Stored data:
········
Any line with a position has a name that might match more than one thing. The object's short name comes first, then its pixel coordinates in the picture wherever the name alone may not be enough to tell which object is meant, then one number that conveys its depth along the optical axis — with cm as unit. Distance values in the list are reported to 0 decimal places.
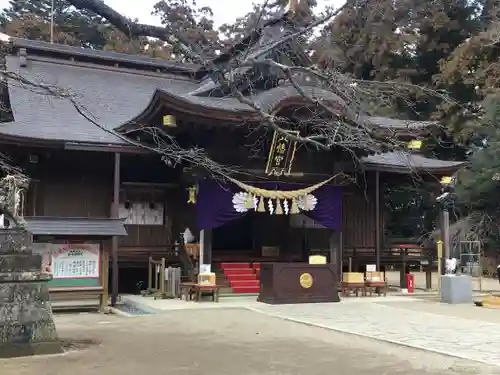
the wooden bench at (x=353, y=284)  1561
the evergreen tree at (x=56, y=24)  3362
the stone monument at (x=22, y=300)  752
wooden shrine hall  1409
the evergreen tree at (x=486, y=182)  2534
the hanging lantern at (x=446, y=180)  1788
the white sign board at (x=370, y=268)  1619
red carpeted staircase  1578
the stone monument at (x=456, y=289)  1431
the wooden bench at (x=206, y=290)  1405
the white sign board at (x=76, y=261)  1233
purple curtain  1523
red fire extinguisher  1723
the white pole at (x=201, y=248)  1515
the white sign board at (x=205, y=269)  1444
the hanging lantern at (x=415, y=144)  1519
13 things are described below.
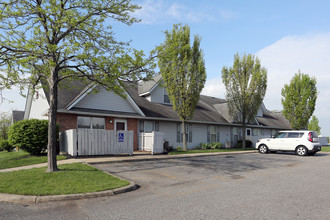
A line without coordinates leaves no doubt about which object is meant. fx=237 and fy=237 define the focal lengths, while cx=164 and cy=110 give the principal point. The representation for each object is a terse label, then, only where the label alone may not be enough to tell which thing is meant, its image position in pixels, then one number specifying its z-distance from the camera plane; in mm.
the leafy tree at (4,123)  35250
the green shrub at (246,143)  27359
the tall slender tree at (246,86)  23766
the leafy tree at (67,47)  8383
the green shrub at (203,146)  23000
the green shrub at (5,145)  23169
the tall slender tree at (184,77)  18516
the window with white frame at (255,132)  30938
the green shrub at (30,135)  13133
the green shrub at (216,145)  24020
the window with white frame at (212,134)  24797
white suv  17719
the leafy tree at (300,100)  30234
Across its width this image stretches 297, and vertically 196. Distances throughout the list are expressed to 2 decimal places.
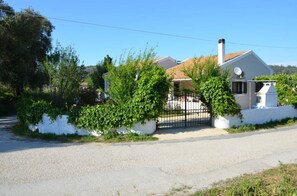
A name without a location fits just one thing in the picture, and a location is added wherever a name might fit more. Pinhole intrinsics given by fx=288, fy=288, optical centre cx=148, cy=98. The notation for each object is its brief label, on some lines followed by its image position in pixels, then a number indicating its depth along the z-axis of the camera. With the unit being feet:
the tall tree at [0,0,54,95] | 72.84
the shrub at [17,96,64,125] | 38.30
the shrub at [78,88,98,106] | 47.30
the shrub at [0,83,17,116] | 75.46
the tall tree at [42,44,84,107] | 42.50
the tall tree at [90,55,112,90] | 124.55
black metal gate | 44.93
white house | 69.05
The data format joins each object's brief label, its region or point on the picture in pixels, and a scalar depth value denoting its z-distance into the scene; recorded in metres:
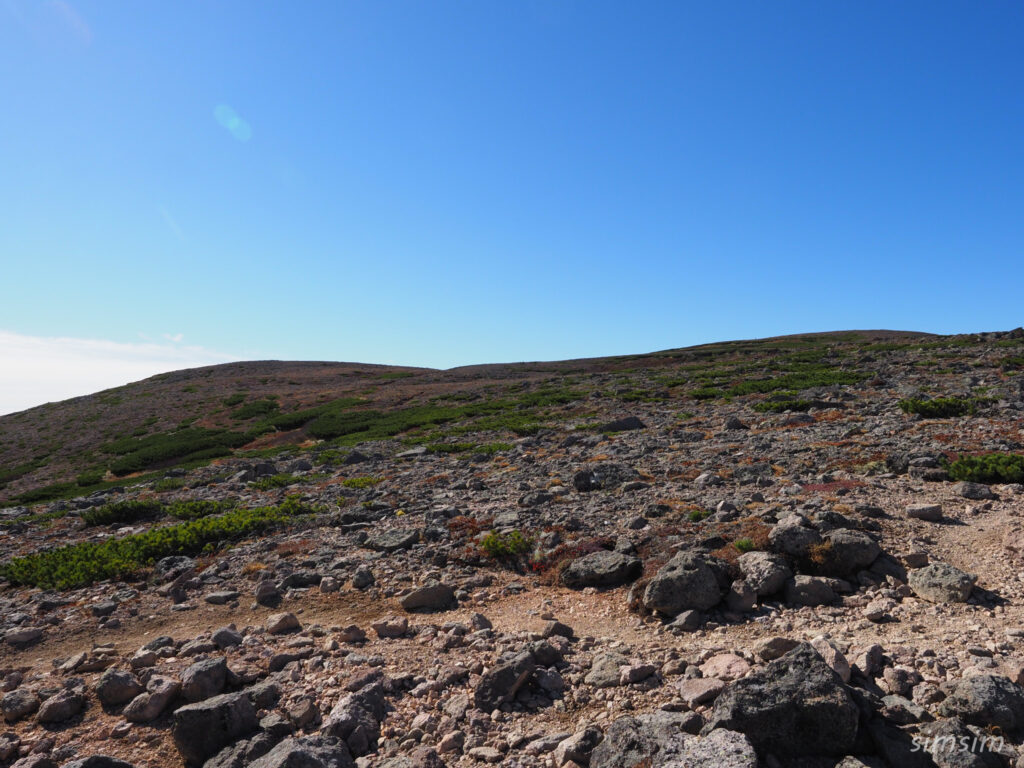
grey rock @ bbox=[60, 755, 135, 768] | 5.63
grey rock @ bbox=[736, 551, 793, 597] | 8.10
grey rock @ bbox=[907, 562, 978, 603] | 7.40
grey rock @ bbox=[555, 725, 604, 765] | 5.34
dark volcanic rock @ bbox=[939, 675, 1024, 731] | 4.85
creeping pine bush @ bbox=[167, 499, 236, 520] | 17.73
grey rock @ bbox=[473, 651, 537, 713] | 6.39
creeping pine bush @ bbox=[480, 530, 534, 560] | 11.06
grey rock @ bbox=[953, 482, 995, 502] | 10.99
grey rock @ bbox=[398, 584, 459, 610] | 9.32
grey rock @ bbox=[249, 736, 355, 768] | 5.36
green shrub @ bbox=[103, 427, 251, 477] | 36.91
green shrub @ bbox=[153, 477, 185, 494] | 24.56
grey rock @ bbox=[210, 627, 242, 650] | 8.25
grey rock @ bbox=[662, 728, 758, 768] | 4.53
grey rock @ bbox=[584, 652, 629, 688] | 6.46
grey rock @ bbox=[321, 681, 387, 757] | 5.92
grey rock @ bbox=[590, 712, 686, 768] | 5.04
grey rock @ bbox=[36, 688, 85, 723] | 6.83
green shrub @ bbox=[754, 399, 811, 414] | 23.78
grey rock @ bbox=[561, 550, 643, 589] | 9.42
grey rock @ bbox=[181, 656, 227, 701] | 6.84
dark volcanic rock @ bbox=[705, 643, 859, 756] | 4.93
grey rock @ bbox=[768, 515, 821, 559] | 8.80
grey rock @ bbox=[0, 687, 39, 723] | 6.96
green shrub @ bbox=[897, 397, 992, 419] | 18.72
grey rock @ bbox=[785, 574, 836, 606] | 7.84
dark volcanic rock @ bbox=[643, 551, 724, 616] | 7.91
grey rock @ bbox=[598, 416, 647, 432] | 25.14
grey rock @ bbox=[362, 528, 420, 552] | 12.09
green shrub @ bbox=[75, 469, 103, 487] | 32.84
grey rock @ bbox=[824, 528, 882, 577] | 8.38
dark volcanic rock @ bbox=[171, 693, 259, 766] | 6.02
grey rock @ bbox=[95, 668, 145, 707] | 7.08
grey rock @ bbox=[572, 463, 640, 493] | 15.23
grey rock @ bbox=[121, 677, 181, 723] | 6.71
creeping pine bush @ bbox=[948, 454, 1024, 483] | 11.58
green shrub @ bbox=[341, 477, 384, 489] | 19.41
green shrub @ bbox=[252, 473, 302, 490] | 21.34
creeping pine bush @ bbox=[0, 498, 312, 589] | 12.21
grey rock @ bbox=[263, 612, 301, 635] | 8.64
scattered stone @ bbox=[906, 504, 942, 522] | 10.12
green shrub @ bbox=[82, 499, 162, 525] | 18.56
········
Up to and including the line that contains "the hanging lantern at (x=446, y=180)", print the records above exactly from their first line, without any pictures.

* **Response below**:
Any line with a position has a name that might match more than one thing. The object's short name comes first, then its pixel coordinates in the picture wherever the name alone may not be enough to tell which object is meant, then one number that conveys its depth along the optical axis — with cm as unit. Distance values in the list are reported to 0 decimal places.
the wooden bench at (x=353, y=284)  1561
the evergreen tree at (x=56, y=24)  3362
the stone monument at (x=22, y=300)  752
wooden shrine hall  1409
the evergreen tree at (x=486, y=182)  2534
the hanging lantern at (x=446, y=180)  1788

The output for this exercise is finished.